8.6. Without prejudice to our other rights, and without any further default notice being required and without any judicial intervention, we are entitled to fully or partially terminate the Contract by a single notification to the Contractor, if the Contractor does not execute the Order properly or exceeds a time period during the execution of the Contract or if it can reasonable be assumed that the Contractor will not be able to execute the Order properly and on time.
8.7. In the event of a (provisional) suspension of payment, bankruptcy, cessation or liquidation of the Contractor’s business, all Contracts with the Contractor will be terminated by operation of law, unless we state, within a reasonable term after the relevant fact became known to us, that we want to fully or partially maintain the Contracts. Furthermore, without any default notice being required, we are entitled to suspend all obligations in relation to the Contractor that may arise from the Contracts or on any other basis.
8.8. If an event occurs as referred to in paragraph 1 of this article, all our claims on the Contractor and the claims referred to on the basis of the relevant Contracts are immediately due and payable in full. In this respect, on the basis of termination or resolutory conditions becoming effective, we are entitled to reclaim from the Contractor all payments made by us as having been unduly paid. In so far as return of delivered goods is possible, we have the right to choose whether to retain the completed work against payment on the basis of the value of the completed work to us, which is to be reasonably determined, or return it to the Contractor at his expense and risk, without prejudice to our rights of setoff.

__Brief__: Continue the contract termination clauses above from the point where they stop.

__Recorded data__:

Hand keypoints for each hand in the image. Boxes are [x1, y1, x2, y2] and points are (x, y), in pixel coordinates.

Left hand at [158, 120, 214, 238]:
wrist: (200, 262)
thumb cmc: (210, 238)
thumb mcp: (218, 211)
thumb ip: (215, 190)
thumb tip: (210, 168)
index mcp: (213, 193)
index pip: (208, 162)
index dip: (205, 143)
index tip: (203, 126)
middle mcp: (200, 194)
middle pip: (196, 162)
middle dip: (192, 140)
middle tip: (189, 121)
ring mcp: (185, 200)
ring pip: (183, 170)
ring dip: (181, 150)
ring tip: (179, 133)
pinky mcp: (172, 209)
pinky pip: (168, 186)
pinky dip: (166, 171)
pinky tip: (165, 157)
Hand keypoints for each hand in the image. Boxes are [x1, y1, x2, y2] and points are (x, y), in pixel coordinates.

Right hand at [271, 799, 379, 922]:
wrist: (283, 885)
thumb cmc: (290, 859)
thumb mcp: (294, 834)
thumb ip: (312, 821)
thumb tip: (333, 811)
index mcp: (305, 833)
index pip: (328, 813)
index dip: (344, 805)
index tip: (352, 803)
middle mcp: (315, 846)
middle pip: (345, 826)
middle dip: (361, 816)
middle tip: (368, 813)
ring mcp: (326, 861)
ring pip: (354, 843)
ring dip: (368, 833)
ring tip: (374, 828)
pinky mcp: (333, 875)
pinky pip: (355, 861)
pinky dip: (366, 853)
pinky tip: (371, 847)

* * *

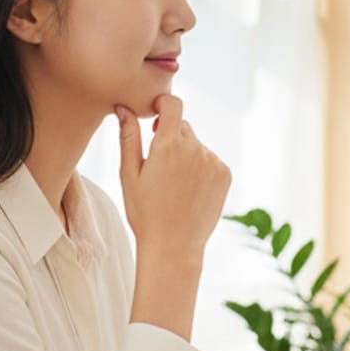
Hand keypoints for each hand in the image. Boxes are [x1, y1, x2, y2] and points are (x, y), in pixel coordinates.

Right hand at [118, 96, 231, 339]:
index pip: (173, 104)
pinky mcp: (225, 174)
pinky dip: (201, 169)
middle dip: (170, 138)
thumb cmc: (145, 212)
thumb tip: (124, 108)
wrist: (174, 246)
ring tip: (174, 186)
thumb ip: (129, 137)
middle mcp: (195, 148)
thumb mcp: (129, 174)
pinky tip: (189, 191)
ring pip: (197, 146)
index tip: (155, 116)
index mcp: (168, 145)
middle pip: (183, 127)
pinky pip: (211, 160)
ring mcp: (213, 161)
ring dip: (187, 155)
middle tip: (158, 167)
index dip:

--

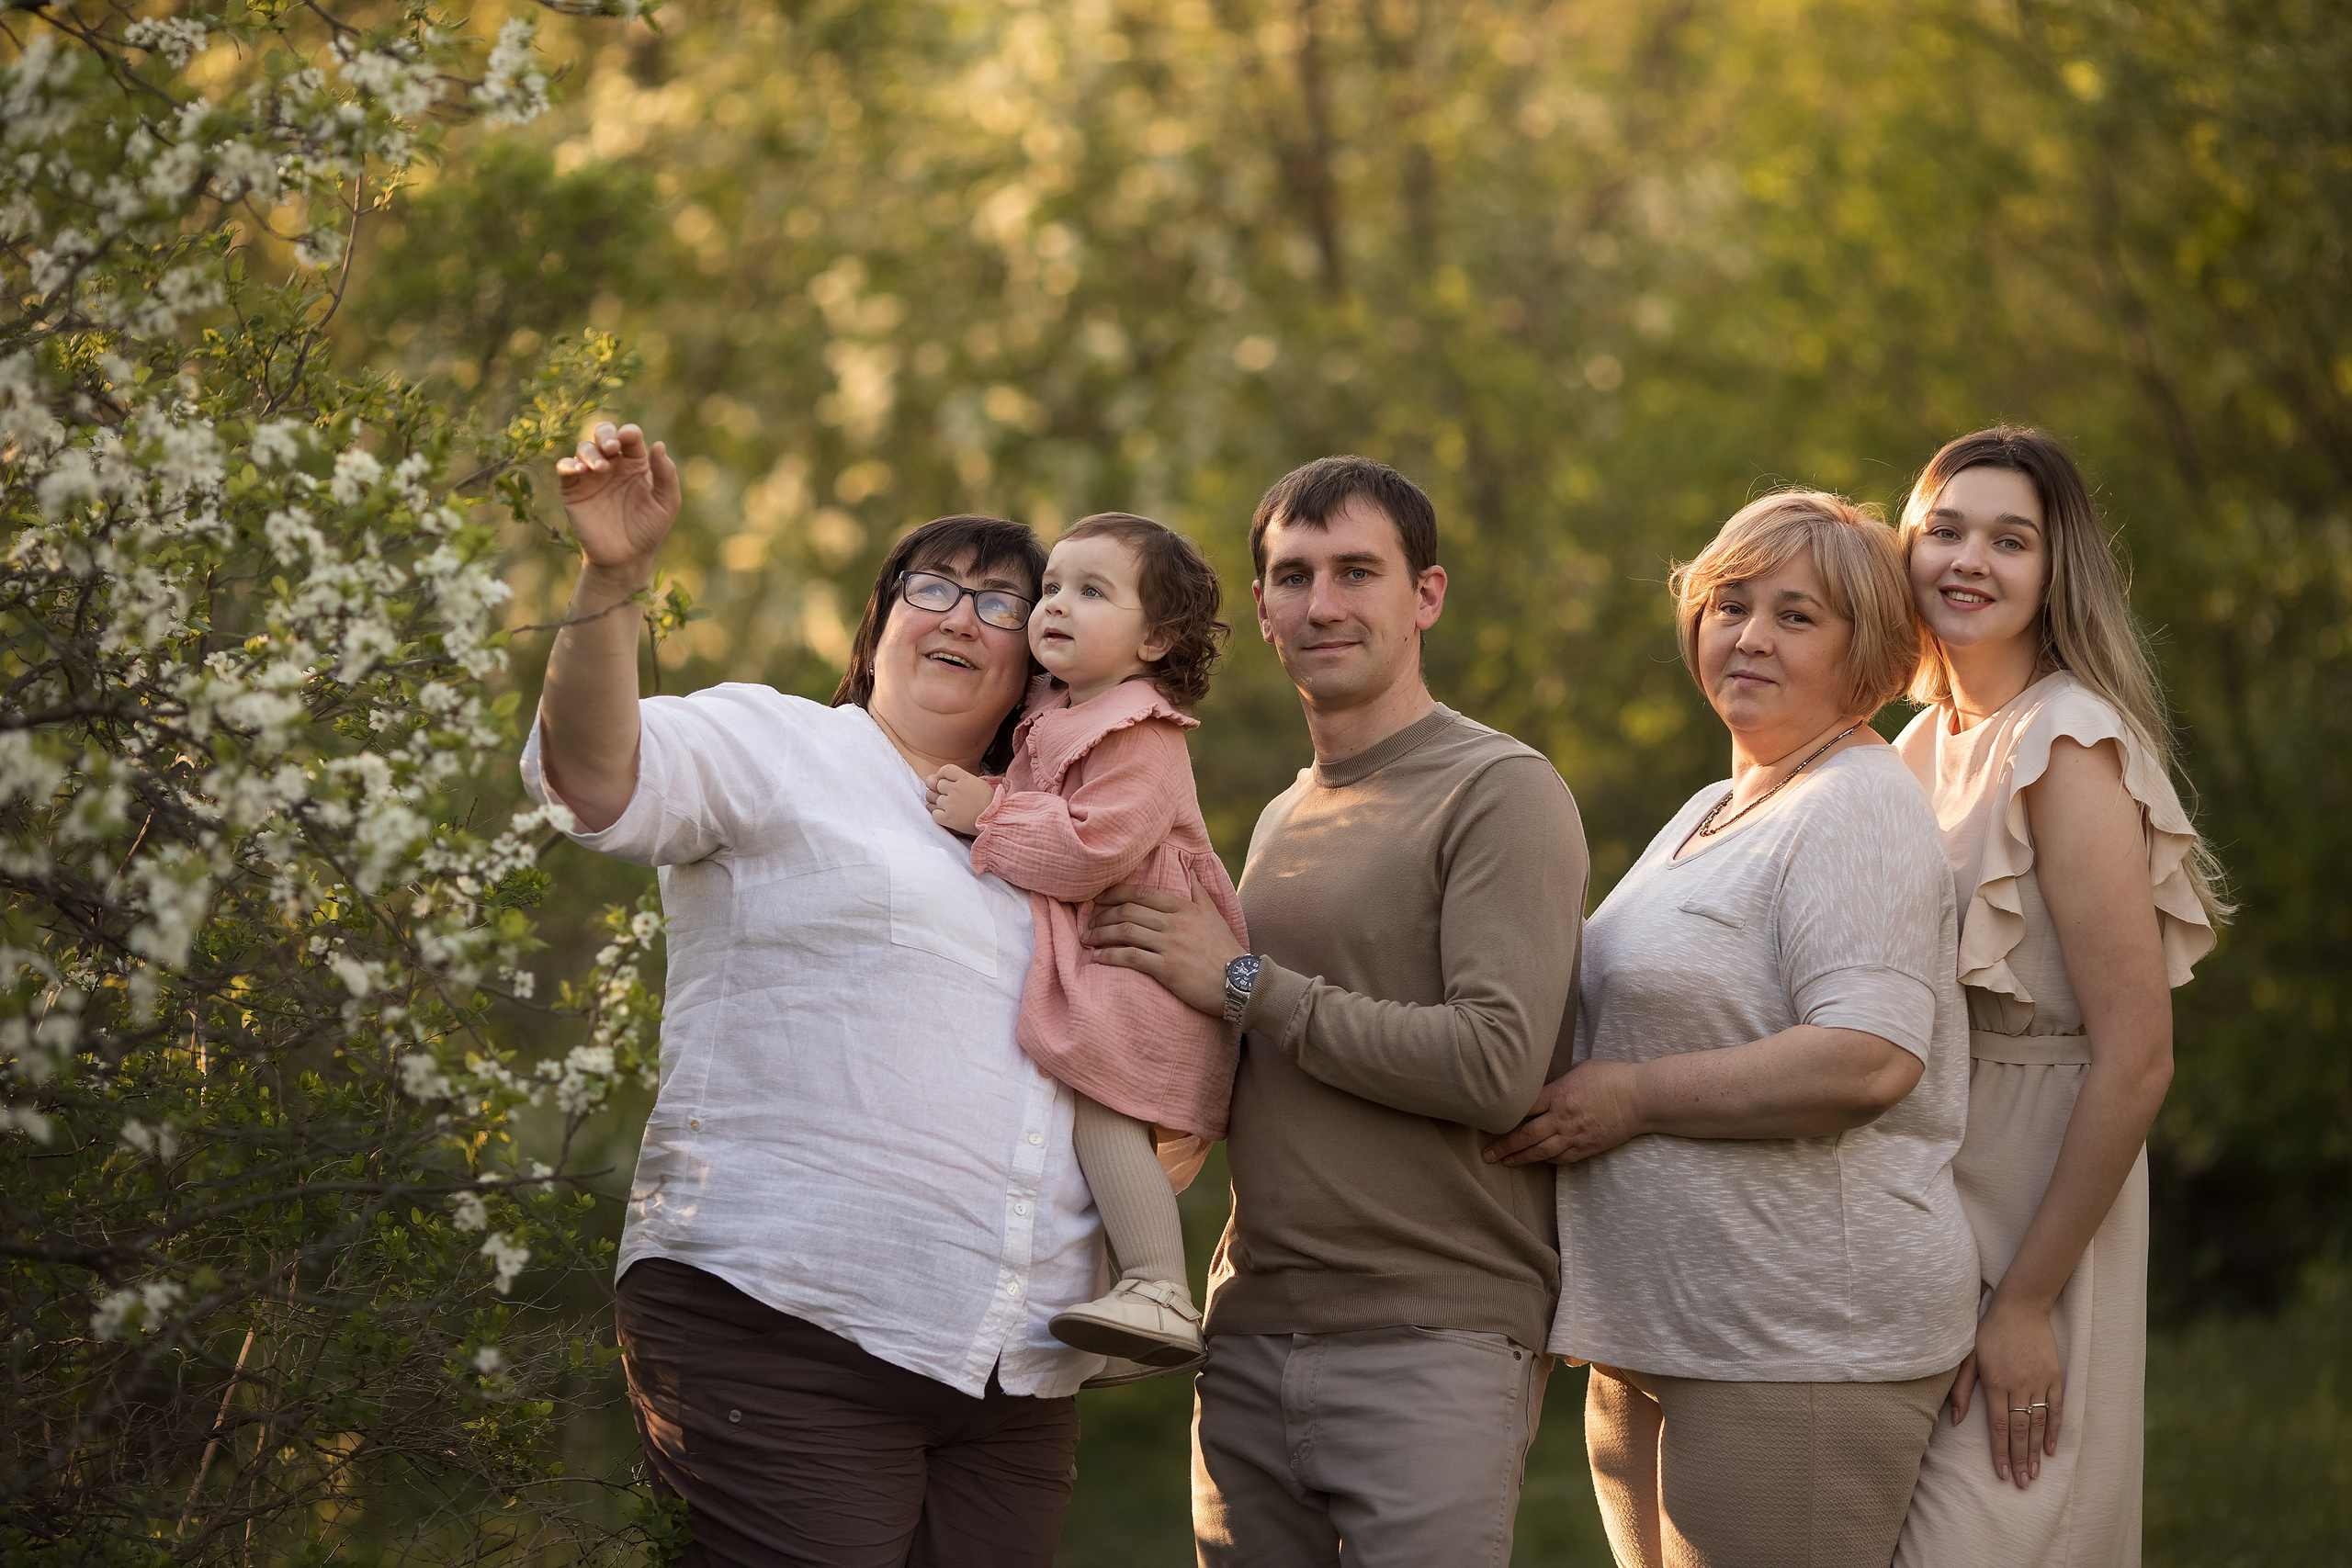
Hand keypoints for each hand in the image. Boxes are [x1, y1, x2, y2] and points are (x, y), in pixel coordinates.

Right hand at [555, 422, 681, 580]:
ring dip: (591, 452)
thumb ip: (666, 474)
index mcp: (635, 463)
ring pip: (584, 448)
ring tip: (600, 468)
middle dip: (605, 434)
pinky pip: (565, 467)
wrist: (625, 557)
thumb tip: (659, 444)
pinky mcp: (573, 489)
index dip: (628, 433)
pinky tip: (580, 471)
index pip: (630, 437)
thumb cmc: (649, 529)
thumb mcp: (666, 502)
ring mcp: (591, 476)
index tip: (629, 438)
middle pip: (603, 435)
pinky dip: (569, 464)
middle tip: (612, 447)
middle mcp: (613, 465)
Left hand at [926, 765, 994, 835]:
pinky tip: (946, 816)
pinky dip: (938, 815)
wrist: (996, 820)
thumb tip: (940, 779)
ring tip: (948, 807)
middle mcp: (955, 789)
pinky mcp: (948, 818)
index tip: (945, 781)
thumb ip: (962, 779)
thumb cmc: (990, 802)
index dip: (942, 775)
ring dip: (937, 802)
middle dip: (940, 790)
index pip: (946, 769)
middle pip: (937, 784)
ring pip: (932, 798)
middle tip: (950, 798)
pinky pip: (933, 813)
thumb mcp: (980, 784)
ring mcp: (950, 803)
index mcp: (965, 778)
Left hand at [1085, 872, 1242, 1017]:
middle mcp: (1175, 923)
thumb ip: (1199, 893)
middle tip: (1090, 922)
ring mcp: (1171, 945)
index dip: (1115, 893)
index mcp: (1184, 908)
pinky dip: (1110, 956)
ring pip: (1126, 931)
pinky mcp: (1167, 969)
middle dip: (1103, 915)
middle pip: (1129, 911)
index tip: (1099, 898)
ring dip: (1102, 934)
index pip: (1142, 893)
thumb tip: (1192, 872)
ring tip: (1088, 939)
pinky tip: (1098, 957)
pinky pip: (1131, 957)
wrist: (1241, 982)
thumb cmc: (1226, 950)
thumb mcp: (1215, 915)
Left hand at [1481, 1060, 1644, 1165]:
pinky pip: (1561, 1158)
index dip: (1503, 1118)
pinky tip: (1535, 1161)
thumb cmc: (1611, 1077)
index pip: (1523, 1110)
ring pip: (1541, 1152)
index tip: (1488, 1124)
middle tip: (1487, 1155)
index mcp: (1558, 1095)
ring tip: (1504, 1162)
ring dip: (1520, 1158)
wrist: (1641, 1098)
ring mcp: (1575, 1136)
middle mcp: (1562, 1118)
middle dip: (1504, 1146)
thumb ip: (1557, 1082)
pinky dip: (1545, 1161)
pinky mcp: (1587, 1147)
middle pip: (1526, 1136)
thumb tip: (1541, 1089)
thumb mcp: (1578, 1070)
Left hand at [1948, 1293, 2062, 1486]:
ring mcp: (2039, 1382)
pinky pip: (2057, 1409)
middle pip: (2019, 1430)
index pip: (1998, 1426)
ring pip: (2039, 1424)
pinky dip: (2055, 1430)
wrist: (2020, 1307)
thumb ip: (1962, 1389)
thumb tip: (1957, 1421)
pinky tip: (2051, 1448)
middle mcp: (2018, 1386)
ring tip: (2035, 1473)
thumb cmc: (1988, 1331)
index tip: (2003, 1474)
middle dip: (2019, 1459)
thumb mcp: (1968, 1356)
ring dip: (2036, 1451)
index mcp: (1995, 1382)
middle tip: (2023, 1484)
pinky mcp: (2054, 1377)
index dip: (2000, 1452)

__Final answer__:
8.9. A termination as referred to in the previous paragraphs will not result in termination of our rights as laid down in this Contract.
Article 9: Intellectual property
9.1. The Contractor shall grant us a non-exclusive licence on any intellectual property rights on the Products and/or Services, including but not limited to, rights in relation to patents, (utility) models, brands, and know-how. The fee for this licence is included in the price.
9.2. The intellectual property rights with regard to the results of Services are held by us. If any legal system requires that a further (legal) act is necessary for the establishment and/or transfer of these rights, the Contractor will inform us accordingly and provide all necessary assistance to us in this matter.
9.3. The Contractor guarantees that the Products and/or Services do not infringe any of our or third-party intellectual property rights. The Contractor indemnifies us and our customers against any infringement in this matter.
Article 10: Acceptance of work
10.1. This article includes explicit stipulations for the acceptance of work by the Contractor. If any stipulations of this article conflict with these Conditions, the provisions in this article shall prevail over the other stipulations in these Conditions.
10.2. If the Contractor commences work without having received a written instruction from us, this will be at the expense and risk of the Contractor. We shall not be obliged to make a payment in this respect and, moreover, we shall be entitled to demand that the Contractor restores everything properly in its original state.
If the Contractor identifies any errors or inconsistencies in parts of the Contract, the Contractor must consult with us before commencing execution of the Contract.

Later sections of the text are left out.